→ Data provided:

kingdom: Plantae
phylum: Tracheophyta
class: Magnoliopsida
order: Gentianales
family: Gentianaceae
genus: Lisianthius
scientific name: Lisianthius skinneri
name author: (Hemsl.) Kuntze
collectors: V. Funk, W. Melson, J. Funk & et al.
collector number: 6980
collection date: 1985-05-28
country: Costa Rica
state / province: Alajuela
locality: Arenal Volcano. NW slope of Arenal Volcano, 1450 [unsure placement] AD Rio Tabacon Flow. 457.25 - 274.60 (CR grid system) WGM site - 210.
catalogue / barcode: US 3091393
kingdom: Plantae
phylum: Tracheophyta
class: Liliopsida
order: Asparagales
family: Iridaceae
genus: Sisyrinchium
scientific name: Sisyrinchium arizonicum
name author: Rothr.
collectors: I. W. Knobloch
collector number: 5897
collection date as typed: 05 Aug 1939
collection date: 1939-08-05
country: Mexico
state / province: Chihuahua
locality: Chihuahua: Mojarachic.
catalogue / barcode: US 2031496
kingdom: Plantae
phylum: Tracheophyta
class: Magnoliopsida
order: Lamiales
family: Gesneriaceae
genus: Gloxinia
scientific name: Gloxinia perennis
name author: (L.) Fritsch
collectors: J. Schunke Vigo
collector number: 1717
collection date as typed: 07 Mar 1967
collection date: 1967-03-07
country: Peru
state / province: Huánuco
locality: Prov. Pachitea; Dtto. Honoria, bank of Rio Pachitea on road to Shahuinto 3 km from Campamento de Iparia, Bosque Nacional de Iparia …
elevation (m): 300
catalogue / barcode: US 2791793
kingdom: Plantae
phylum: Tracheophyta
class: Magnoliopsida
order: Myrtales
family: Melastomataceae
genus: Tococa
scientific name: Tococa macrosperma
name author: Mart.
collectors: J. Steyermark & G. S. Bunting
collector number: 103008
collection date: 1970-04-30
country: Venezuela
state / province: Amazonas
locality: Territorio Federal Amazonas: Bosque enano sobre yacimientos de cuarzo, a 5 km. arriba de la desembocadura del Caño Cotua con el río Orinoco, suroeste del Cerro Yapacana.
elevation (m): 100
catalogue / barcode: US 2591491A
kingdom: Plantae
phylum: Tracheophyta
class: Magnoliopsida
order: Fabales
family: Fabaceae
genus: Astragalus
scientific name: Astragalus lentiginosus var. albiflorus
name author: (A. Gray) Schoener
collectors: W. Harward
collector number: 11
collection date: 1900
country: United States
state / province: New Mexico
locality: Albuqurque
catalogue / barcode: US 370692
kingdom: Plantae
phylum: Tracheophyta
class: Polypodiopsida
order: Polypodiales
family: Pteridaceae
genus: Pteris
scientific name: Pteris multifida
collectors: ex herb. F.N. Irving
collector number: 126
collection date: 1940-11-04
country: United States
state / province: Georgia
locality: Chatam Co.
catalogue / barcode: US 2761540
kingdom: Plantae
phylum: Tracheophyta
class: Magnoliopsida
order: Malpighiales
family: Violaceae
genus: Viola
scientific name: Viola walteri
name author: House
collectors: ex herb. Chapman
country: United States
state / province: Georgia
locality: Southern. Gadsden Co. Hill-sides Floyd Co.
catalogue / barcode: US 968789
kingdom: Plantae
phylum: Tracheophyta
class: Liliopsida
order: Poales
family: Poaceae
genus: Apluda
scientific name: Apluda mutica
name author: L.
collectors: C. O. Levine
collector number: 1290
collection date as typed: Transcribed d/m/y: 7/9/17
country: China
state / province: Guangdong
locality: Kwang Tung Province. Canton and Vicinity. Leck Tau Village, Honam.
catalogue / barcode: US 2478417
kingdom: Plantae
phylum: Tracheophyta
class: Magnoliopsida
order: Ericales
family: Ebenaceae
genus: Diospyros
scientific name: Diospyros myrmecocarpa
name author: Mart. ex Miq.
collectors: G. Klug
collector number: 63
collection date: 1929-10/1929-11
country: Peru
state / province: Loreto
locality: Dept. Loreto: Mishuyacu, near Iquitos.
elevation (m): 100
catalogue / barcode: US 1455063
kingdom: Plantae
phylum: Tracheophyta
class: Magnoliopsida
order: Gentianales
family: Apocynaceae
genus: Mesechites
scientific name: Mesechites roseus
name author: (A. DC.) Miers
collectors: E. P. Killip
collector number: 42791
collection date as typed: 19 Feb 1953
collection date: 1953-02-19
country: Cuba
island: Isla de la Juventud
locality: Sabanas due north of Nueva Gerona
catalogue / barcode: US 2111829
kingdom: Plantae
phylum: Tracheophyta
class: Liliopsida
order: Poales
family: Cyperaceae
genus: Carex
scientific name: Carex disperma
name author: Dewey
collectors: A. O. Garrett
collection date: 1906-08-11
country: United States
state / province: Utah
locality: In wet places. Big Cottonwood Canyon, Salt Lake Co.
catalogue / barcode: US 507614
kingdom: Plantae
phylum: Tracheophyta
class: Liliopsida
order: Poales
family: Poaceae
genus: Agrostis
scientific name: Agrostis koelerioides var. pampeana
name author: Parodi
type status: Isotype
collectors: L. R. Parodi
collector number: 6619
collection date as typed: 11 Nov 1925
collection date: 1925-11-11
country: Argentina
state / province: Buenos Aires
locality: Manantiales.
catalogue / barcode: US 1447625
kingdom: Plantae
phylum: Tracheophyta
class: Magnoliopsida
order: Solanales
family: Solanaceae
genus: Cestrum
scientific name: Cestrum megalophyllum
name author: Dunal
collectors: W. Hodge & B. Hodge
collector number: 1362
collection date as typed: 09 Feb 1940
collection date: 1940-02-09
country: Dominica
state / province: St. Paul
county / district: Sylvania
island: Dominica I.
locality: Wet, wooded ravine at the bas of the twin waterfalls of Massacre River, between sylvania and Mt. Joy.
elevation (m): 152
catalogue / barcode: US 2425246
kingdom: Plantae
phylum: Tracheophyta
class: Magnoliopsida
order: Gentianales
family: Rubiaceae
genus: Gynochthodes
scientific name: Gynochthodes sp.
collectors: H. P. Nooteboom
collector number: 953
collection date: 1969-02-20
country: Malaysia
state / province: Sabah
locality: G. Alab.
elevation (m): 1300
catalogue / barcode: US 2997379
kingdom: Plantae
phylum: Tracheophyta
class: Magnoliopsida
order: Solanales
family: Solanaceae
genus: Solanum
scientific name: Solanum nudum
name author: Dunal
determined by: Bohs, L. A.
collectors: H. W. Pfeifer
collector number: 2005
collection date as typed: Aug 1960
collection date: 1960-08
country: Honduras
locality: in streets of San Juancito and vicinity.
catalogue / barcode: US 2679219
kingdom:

→ Task brief:
Could you copy all of the rows above line for line, with every character unchanged?

→ Solution for this problem:
kingdom: Plantae
phylum: Tracheophyta
class: Magnoliopsida
order: Gentianales
family: Gentianaceae
genus: Lisianthius
scientific name: Lisianthius skinneri
name author: (Hemsl.) Kuntze
collectors: V. Funk, W. Melson, J. Funk & et al.
collector number: 6980
collection date: 1985-05-28
country: Costa Rica
state / province: Alajuela
locality: Arenal Volcano. NW slope of Arenal Volcano, 1450 [unsure placement] AD Rio Tabacon Flow. 457.25 - 274.60 (CR grid system) WGM site - 210.
catalogue / barcode: US 3091393
kingdom: Plantae
phylum: Tracheophyta
class: Liliopsida
order: Asparagales
family: Iridaceae
genus: Sisyrinchium
scientific name: Sisyrinchium arizonicum
name author: Rothr.
collectors: I. W. Knobloch
collector number: 5897
collection date as typed: 05 Aug 1939
collection date: 1939-08-05
country: Mexico
state / province: Chihuahua
locality: Chihuahua: Mojarachic.
catalogue / barcode: US 2031496
kingdom: Plantae
phylum: Tracheophyta
class: Magnoliopsida
order: Lamiales
family: Gesneriaceae
genus: Gloxinia
scientific name: Gloxinia perennis
name author: (L.) Fritsch
collectors: J. Schunke Vigo
collector number: 1717
collection date as typed: 07 Mar 1967
collection date: 1967-03-07
country: Peru
state / province: Huánuco
locality: Prov. Pachitea; Dtto. Honoria, bank of Rio Pachitea on road to Shahuinto 3 km from Campamento de Iparia, Bosque Nacional de Iparia …
elevation (m): 300
catalogue / barcode: US 2791793
kingdom: Plantae
phylum: Tracheophyta
class: Magnoliopsida
order: Myrtales
family: Melastomataceae
genus: Tococa
scientific name: Tococa macrosperma
name author: Mart.
collectors: J. Steyermark & G. S. Bunting
collector number: 103008
collection date: 1970-04-30
country: Venezuela
state / province: Amazonas
locality: Territorio Federal Amazonas: Bosque enano sobre yacimientos de cuarzo, a 5 km. arriba de la desembocadura del Caño Cotua con el río Orinoco, suroeste del Cerro Yapacana.
elevation (m): 100
catalogue / barcode: US 2591491A
kingdom: Plantae
phylum: Tracheophyta
class: Magnoliopsida
order: Fabales
family: Fabaceae
genus: Astragalus
scientific name: Astragalus lentiginosus var. albiflorus
name author: (A. Gray) Schoener
collectors: W. Harward
collector number: 11
collection date: 1900
country: United States
state / province: New Mexico
locality: Albuqurque
catalogue / barcode: US 370692
kingdom: Plantae
phylum: Tracheophyta
class: Polypodiopsida
order: Polypodiales
family: Pteridaceae
genus: Pteris
scientific name: Pteris multifida
collectors: ex herb. F.N. Irving
collector number: 126
collection date: 1940-11-04
country: United States
state / province: Georgia
locality: Chatam Co.
catalogue / barcode: US 2761540
kingdom: Plantae
phylum: Tracheophyta
class: Magnoliopsida
order: Malpighiales
family: Violaceae
genus: Viola
scientific name: Viola walteri
name author: House
collectors: ex herb. Chapman
country: United States
state / province: Georgia
locality: Southern. Gadsden Co. Hill-sides Floyd Co.
catalogue / barcode: US 968789
kingdom: Plantae
phylum: Tracheophyta
class: Liliopsida
order: Poales
family: Poaceae
genus: Apluda
scientific name: Apluda mutica
name author: L.
collectors: C. O. Levine
collector number: 1290
collection date as typed: Transcribed d/m/y: 7/9/17
country: China
state / province: Guangdong
locality: Kwang Tung Province. Canton and Vicinity. Leck Tau Village, Honam.
catalogue / barcode: US 2478417
kingdom: Plantae
phylum: Tracheophyta
class: Magnoliopsida
order: Ericales
family: Ebenaceae
genus: Diospyros
scientific name: Diospyros myrmecocarpa
name author: Mart. ex Miq.
collectors: G. Klug
collector number: 63
collection date: 1929-10/1929-11
country: Peru
state / province: Loreto
locality: Dept. Loreto: Mishuyacu, near Iquitos.
elevation (m): 100
catalogue / barcode: US 1455063
kingdom: Plantae
phylum: Tracheophyta
class: Magnoliopsida
order: Gentianales
family: Apocynaceae
genus: Mesechites
scientific name: Mesechites roseus
name author: (A. DC.) Miers
collectors: E. P. Killip
collector number: 42791
collection date as typed: 19 Feb 1953
collection date: 1953-02-19
country: Cuba
island: Isla de la Juventud
locality: Sabanas due north of Nueva Gerona
catalogue / barcode: US 2111829
kingdom: Plantae
phylum: Tracheophyta
class: Liliopsida
order: Poales
family: Cyperaceae
genus: Carex
scientific name: Carex disperma
name author: Dewey
collectors: A. O. Garrett
collection date: 1906-08-11
country: United States
state / province: Utah
locality: In wet places. Big Cottonwood Canyon, Salt Lake Co.
catalogue / barcode: US 507614
kingdom: Plantae
phylum: Tracheophyta
class: Liliopsida
order: Poales
family: Poaceae
genus: Agrostis
scientific name: Agrostis koelerioides var. pampeana
name author: Parodi
type status: Isotype
collectors: L. R. Parodi
collector number: 6619
collection date as typed: 11 Nov 1925
collection date: 1925-11-11
country: Argentina
state / province: Buenos Aires
locality: Manantiales.
catalogue / barcode: US 1447625
kingdom: Plantae
phylum: Tracheophyta
class: Magnoliopsida
order: Solanales
family: Solanaceae
genus: Cestrum
scientific name: Cestrum megalophyllum
name author: Dunal
collectors: W. Hodge & B. Hodge
collector number: 1362
collection date as typed: 09 Feb 1940
collection date: 1940-02-09
country: Dominica
state / province: St. Paul
county / district: Sylvania
island: Dominica I.
locality: Wet, wooded ravine at the bas of the twin waterfalls of Massacre River, between sylvania and Mt. Joy.
elevation (m): 152
catalogue / barcode: US 2425246
kingdom: Plantae
phylum: Tracheophyta
class: Magnoliopsida
order: Gentianales
family: Rubiaceae
genus: Gynochthodes
scientific name: Gynochthodes sp.
collectors: H. P. Nooteboom
collector number: 953
collection date: 1969-02-20
country: Malaysia
state / province: Sabah
locality: G. Alab.
elevation (m): 1300
catalogue / barcode: US 2997379
kingdom: Plantae
phylum: Tracheophyta
class: Magnoliopsida
order: Solanales
family: Solanaceae
genus: Solanum
scientific name: Solanum nudum
name author: Dunal
determined by: Bohs, L. A.
collectors: H. W. Pfeifer
collector number: 2005
collection date as typed: Aug 1960
collection date: 1960-08
country: Honduras
locality: in streets of San Juancito and vicinity.
catalogue / barcode: US 2679219
kingdom:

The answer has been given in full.